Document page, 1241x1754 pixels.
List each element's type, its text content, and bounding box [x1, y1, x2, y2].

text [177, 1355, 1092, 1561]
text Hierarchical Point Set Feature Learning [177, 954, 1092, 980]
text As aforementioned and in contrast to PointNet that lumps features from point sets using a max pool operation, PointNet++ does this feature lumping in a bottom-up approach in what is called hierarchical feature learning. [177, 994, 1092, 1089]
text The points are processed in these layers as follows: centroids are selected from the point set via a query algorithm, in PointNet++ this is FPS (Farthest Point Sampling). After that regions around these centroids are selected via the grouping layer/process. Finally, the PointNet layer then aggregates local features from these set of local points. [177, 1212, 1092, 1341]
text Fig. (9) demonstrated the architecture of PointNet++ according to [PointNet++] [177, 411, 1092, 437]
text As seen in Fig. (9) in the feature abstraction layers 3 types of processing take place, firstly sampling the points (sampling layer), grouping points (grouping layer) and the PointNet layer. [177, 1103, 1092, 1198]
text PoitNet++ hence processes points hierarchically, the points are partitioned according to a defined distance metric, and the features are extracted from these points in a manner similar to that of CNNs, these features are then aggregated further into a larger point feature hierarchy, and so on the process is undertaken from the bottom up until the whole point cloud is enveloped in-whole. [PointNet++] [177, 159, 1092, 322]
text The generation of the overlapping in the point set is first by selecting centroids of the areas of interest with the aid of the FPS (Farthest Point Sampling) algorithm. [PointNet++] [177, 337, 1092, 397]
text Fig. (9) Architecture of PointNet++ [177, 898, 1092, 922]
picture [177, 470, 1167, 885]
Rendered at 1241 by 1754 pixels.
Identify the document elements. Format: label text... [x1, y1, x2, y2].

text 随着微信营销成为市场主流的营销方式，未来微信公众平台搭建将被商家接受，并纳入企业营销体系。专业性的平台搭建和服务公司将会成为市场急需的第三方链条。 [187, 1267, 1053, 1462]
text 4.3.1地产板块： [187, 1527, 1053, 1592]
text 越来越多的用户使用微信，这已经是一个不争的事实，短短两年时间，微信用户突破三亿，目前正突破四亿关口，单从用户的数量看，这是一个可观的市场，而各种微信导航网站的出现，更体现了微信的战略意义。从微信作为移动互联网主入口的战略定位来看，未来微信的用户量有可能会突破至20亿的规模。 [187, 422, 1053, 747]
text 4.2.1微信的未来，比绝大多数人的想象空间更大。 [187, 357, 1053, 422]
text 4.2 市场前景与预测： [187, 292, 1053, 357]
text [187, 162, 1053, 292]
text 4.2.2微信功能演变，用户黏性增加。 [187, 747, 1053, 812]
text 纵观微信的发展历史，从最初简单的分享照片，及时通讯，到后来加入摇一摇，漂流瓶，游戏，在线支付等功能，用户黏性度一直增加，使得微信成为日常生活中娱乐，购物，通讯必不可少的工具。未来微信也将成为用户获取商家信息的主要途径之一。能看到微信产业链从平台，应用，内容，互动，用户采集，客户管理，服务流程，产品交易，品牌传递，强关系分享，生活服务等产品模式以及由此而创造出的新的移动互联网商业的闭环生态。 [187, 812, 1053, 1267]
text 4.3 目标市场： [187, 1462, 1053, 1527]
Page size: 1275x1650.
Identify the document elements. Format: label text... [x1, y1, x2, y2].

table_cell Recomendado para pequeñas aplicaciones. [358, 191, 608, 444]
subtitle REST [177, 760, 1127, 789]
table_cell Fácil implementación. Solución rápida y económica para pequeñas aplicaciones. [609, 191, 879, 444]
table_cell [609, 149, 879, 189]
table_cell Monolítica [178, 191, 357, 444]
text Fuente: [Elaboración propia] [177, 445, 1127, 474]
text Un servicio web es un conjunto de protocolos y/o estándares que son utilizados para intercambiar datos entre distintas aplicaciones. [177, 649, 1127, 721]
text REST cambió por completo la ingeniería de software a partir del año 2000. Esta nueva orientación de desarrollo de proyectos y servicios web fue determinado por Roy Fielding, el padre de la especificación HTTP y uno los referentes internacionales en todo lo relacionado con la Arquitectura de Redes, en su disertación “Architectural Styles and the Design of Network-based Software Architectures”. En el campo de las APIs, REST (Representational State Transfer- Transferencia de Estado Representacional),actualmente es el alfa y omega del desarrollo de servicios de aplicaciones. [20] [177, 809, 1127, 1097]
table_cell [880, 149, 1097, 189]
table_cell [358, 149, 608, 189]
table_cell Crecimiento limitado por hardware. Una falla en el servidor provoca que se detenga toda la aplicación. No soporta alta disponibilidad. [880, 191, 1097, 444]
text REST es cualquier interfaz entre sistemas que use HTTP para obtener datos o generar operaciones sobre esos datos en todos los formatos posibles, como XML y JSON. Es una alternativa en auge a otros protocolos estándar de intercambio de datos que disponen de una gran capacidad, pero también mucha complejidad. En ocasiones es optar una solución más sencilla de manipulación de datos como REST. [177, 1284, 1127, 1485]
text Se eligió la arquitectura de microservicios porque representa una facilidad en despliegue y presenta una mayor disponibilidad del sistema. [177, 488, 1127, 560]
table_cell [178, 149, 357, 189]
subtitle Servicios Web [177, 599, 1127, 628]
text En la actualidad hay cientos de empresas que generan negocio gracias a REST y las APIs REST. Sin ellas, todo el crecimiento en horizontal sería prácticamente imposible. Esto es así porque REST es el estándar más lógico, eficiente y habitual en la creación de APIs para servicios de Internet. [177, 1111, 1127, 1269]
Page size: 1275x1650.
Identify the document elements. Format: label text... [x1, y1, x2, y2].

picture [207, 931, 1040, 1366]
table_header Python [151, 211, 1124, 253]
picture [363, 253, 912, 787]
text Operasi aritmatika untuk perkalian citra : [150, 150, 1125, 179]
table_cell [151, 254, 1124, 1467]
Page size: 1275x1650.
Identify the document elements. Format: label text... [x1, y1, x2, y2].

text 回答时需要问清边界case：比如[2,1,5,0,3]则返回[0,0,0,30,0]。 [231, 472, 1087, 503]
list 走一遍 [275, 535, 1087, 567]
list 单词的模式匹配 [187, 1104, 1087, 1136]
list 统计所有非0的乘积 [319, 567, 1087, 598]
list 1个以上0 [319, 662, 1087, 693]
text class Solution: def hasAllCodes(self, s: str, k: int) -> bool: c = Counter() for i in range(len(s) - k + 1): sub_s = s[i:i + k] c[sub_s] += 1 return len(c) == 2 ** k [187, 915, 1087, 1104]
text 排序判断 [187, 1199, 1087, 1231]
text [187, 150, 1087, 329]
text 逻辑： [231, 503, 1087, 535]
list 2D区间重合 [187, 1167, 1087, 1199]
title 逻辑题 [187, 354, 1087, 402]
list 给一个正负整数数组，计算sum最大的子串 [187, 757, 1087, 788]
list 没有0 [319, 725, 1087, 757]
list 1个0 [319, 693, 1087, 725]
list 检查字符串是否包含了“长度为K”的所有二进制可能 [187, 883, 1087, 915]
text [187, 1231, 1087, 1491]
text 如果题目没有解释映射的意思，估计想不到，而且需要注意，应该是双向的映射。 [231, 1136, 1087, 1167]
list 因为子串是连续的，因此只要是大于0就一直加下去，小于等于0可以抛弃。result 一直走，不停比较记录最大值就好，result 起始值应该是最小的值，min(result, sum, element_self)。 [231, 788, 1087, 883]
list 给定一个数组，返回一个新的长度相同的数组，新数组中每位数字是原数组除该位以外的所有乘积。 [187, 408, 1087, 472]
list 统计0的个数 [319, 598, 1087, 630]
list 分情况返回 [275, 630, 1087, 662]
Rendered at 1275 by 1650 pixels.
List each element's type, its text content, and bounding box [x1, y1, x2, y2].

What you are asked to do
Every entry needs to be copied again exactly.

Exercise answer
Document page, 1241x1754 pixels.
List each element's type, its text content, and bounding box [x1, y1, x2, y2].

text [177, 1355, 1092, 1561]
text Hierarchical Point Set Feature Learning [177, 954, 1092, 980]
text As aforementioned and in contrast to PointNet that lumps features from point sets using a max pool operation, PointNet++ does this feature lumping in a bottom-up approach in what is called hierarchical feature learning. [177, 994, 1092, 1089]
text The points are processed in these layers as follows: centroids are selected from the point set via a query algorithm, in PointNet++ this is FPS (Farthest Point Sampling). After that regions around these centroids are selected via the grouping layer/process. Finally, the PointNet layer then aggregates local features from these set of local points. [177, 1212, 1092, 1341]
text Fig. (9) demonstrated the architecture of PointNet++ according to [PointNet++] [177, 411, 1092, 437]
text As seen in Fig. (9) in the feature abstraction layers 3 types of processing take place, firstly sampling the points (sampling layer), grouping points (grouping layer) and the PointNet layer. [177, 1103, 1092, 1198]
text PoitNet++ hence processes points hierarchically, the points are partitioned according to a defined distance metric, and the features are extracted from these points in a manner similar to that of CNNs, these features are then aggregated further into a larger point feature hierarchy, and so on the process is undertaken from the bottom up until the whole point cloud is enveloped in-whole. [PointNet++] [177, 159, 1092, 322]
text The generation of the overlapping in the point set is first by selecting centroids of the areas of interest with the aid of the FPS (Farthest Point Sampling) algorithm. [PointNet++] [177, 337, 1092, 397]
text Fig. (9) Architecture of PointNet++ [177, 898, 1092, 922]
picture [177, 470, 1167, 885]
Rendered at 1241 by 1754 pixels.
Identify the document elements. Format: label text... [x1, y1, x2, y2].

text 随着微信营销成为市场主流的营销方式，未来微信公众平台搭建将被商家接受，并纳入企业营销体系。专业性的平台搭建和服务公司将会成为市场急需的第三方链条。 [187, 1267, 1053, 1462]
text 4.3.1地产板块： [187, 1527, 1053, 1592]
text 越来越多的用户使用微信，这已经是一个不争的事实，短短两年时间，微信用户突破三亿，目前正突破四亿关口，单从用户的数量看，这是一个可观的市场，而各种微信导航网站的出现，更体现了微信的战略意义。从微信作为移动互联网主入口的战略定位来看，未来微信的用户量有可能会突破至20亿的规模。 [187, 422, 1053, 747]
text 4.2.1微信的未来，比绝大多数人的想象空间更大。 [187, 357, 1053, 422]
text 4.2 市场前景与预测： [187, 292, 1053, 357]
text [187, 162, 1053, 292]
text 4.2.2微信功能演变，用户黏性增加。 [187, 747, 1053, 812]
text 纵观微信的发展历史，从最初简单的分享照片，及时通讯，到后来加入摇一摇，漂流瓶，游戏，在线支付等功能，用户黏性度一直增加，使得微信成为日常生活中娱乐，购物，通讯必不可少的工具。未来微信也将成为用户获取商家信息的主要途径之一。能看到微信产业链从平台，应用，内容，互动，用户采集，客户管理，服务流程，产品交易，品牌传递，强关系分享，生活服务等产品模式以及由此而创造出的新的移动互联网商业的闭环生态。 [187, 812, 1053, 1267]
text 4.3 目标市场： [187, 1462, 1053, 1527]
Page size: 1275x1650.
Identify the document elements. Format: label text... [x1, y1, x2, y2].

table_cell Recomendado para pequeñas aplicaciones. [358, 191, 608, 444]
subtitle REST [177, 760, 1127, 789]
table_cell Fácil implementación. Solución rápida y económica para pequeñas aplicaciones. [609, 191, 879, 444]
table_cell [609, 149, 879, 189]
table_cell Monolítica [178, 191, 357, 444]
text Fuente: [Elaboración propia] [177, 445, 1127, 474]
text Un servicio web es un conjunto de protocolos y/o estándares que son utilizados para intercambiar datos entre distintas aplicaciones. [177, 649, 1127, 721]
text REST cambió por completo la ingeniería de software a partir del año 2000. Esta nueva orientación de desarrollo de proyectos y servicios web fue determinado por Roy Fielding, el padre de la especificación HTTP y uno los referentes internacionales en todo lo relacionado con la Arquitectura de Redes, en su disertación “Architectural Styles and the Design of Network-based Software Architectures”. En el campo de las APIs, REST (Representational State Transfer- Transferencia de Estado Representacional),actualmente es el alfa y omega del desarrollo de servicios de aplicaciones. [20] [177, 809, 1127, 1097]
table_cell [880, 149, 1097, 189]
table_cell [358, 149, 608, 189]
table_cell Crecimiento limitado por hardware. Una falla en el servidor provoca que se detenga toda la aplicación. No soporta alta disponibilidad. [880, 191, 1097, 444]
text REST es cualquier interfaz entre sistemas que use HTTP para obtener datos o generar operaciones sobre esos datos en todos los formatos posibles, como XML y JSON. Es una alternativa en auge a otros protocolos estándar de intercambio de datos que disponen de una gran capacidad, pero también mucha complejidad. En ocasiones es optar una solución más sencilla de manipulación de datos como REST. [177, 1284, 1127, 1485]
text Se eligió la arquitectura de microservicios porque representa una facilidad en despliegue y presenta una mayor disponibilidad del sistema. [177, 488, 1127, 560]
table_cell [178, 149, 357, 189]
subtitle Servicios Web [177, 599, 1127, 628]
text En la actualidad hay cientos de empresas que generan negocio gracias a REST y las APIs REST. Sin ellas, todo el crecimiento en horizontal sería prácticamente imposible. Esto es así porque REST es el estándar más lógico, eficiente y habitual en la creación de APIs para servicios de Internet. [177, 1111, 1127, 1269]
Page size: 1275x1650.
Identify the document elements. Format: label text... [x1, y1, x2, y2].

picture [207, 931, 1040, 1366]
table_header Python [151, 211, 1124, 253]
picture [363, 253, 912, 787]
text Operasi aritmatika untuk perkalian citra : [150, 150, 1125, 179]
table_cell [151, 254, 1124, 1467]
Page size: 1275x1650.
Identify the document elements. Format: label text... [x1, y1, x2, y2].

text 回答时需要问清边界case：比如[2,1,5,0,3]则返回[0,0,0,30,0]。 [231, 472, 1087, 503]
list 走一遍 [275, 535, 1087, 567]
list 单词的模式匹配 [187, 1104, 1087, 1136]
list 统计所有非0的乘积 [319, 567, 1087, 598]
list 1个以上0 [319, 662, 1087, 693]
text class Solution: def hasAllCodes(self, s: str, k: int) -> bool: c = Counter() for i in range(len(s) - k + 1): sub_s = s[i:i + k] c[sub_s] += 1 return len(c) == 2 ** k [187, 915, 1087, 1104]
text 排序判断 [187, 1199, 1087, 1231]
text [187, 150, 1087, 329]
text 逻辑： [231, 503, 1087, 535]
list 2D区间重合 [187, 1167, 1087, 1199]
title 逻辑题 [187, 354, 1087, 402]
list 给一个正负整数数组，计算sum最大的子串 [187, 757, 1087, 788]
list 没有0 [319, 725, 1087, 757]
list 1个0 [319, 693, 1087, 725]
list 检查字符串是否包含了“长度为K”的所有二进制可能 [187, 883, 1087, 915]
text [187, 1231, 1087, 1491]
text 如果题目没有解释映射的意思，估计想不到，而且需要注意，应该是双向的映射。 [231, 1136, 1087, 1167]
list 因为子串是连续的，因此只要是大于0就一直加下去，小于等于0可以抛弃。result 一直走，不停比较记录最大值就好，result 起始值应该是最小的值，min(result, sum, element_self)。 [231, 788, 1087, 883]
list 给定一个数组，返回一个新的长度相同的数组，新数组中每位数字是原数组除该位以外的所有乘积。 [187, 408, 1087, 472]
list 统计0的个数 [319, 598, 1087, 630]
list 分情况返回 [275, 630, 1087, 662]
Rendered at 1275 by 1650 pixels.
List each element's type, its text content, and bounding box [x1, y1, x2, y2].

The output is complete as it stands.